Forty-five years ago Sunday, John McCain woke up in Jacksonville to start the rest of his life.
He was not quite home, but in a hospital. Just the night before, on St. Patrick’s Day 1973, the Navy pilot had been flown back to the place where he had lived before his horrific five-and-a-half years as a prisoner of war in North Vietnam, our Florida Times-Union news partner reports.
It was here that McCain landed after his captivity, where his planning for politics began and where his first marriage started to end. While here he re-learned to fly, built family bonds, threw parties and learned to lead. Other than during a stint at the National War College, Orange Park was McCain’s home in the years after his return from Vietnam. South Ponte Vedra Beach offered an oceanfront refuge. And Naval Air Station Cecil Field was the site of what he would later call “the most rewarding assignment of my naval career.”

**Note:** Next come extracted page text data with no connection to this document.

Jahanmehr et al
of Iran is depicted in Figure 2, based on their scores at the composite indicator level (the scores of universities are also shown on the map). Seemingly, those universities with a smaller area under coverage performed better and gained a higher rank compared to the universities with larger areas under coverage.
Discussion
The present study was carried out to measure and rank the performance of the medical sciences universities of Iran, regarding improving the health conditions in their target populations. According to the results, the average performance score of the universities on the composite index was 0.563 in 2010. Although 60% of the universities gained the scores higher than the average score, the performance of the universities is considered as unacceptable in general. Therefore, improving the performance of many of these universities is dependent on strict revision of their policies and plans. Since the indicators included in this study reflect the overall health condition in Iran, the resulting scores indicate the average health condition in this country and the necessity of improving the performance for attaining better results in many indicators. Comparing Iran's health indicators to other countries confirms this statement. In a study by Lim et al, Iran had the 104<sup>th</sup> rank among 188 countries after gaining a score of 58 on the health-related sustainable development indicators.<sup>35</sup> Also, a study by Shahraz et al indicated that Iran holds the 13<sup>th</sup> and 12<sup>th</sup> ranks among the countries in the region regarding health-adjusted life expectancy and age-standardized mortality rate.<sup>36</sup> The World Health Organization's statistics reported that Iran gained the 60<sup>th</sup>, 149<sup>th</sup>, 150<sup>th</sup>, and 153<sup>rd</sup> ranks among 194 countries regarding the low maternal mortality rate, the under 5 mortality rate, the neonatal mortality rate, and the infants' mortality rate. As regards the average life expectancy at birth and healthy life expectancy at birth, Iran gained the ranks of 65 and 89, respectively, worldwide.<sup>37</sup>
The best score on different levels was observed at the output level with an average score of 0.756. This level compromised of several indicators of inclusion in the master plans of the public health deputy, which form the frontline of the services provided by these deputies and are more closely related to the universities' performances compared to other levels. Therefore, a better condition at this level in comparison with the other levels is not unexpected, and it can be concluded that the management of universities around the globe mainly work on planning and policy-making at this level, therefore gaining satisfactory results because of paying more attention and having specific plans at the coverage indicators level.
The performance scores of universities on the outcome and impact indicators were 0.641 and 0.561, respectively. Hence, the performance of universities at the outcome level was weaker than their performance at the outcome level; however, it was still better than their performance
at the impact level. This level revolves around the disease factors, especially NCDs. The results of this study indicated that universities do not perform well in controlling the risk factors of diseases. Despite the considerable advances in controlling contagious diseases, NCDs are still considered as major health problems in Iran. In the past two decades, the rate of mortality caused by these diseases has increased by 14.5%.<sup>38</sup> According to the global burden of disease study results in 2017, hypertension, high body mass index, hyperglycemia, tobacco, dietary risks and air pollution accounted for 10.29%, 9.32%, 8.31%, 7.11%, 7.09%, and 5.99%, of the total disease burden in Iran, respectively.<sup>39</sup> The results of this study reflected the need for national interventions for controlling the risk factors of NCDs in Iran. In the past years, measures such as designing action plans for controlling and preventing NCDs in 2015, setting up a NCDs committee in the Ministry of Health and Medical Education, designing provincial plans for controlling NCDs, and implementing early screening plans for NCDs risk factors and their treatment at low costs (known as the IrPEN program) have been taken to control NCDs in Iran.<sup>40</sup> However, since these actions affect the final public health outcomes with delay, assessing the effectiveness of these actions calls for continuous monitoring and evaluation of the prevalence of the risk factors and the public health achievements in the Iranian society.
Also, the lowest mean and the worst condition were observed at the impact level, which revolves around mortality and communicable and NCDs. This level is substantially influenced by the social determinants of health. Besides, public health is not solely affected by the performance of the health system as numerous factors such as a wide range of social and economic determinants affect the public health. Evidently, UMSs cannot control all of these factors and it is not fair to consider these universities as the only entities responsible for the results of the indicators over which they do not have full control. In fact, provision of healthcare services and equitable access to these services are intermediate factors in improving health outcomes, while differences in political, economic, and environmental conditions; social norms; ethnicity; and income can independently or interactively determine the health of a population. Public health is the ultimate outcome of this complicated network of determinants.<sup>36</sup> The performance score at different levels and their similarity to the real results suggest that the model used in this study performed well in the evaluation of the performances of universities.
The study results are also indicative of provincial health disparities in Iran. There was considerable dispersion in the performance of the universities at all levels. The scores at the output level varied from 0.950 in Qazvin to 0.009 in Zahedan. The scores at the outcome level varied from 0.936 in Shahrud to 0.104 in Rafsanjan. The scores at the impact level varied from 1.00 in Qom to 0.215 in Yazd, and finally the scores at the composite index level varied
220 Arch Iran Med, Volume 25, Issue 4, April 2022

“For many years in my life, I lacked a fixed address for any significant length of time,” McCain, now 81 and Arizona’s senior senator, once said. “Jacksonville came closer to being a hometown for me than any place in the country.”
In that same 2008 speech, given here during a second unsuccessful run for president, McCain thanked his Orange Park neighbors for looking after his family while he was away and said he would always be indebted to them.
“They were nothing less than an extended family to my family, and their love and concern were as much a mark of their good character as it was a blessing to the people they helped,” McCain said.
Diagnosed last year with an aggressive form of brain cancer, McCain did not make himself available to be interviewed for this story. But two of his sons, his former doctor, Navy colleagues and others were more than willing to share their thoughts on his years in Jacksonville.
J. Michael Johnson, a retired Navy rear admiral who trained McCain to fly again at Cecil Field, said of the returning prisoners of war, “All of the guys were our heroes, and we didn’t give a darn how they got shot down. We just knew what they had been through and that they had done their duty to their country.
“Some of them wanted to be left alone. John wanted something else.”
As early as 1973, McCain hinted at his national political ambitions, saying in an interview, “I had a lot of time to think over there, and came to the conclusion that one of the most important things in life — along with a man’s family — is to make some contribution to his country.”
Decades later, in his book “Worth the Fighting For,” McCain would write that before settling in Arizona, ”... I had lived my life on the move, never entirely at ease. And if most lives are episodic, mine has been a series of short stories.”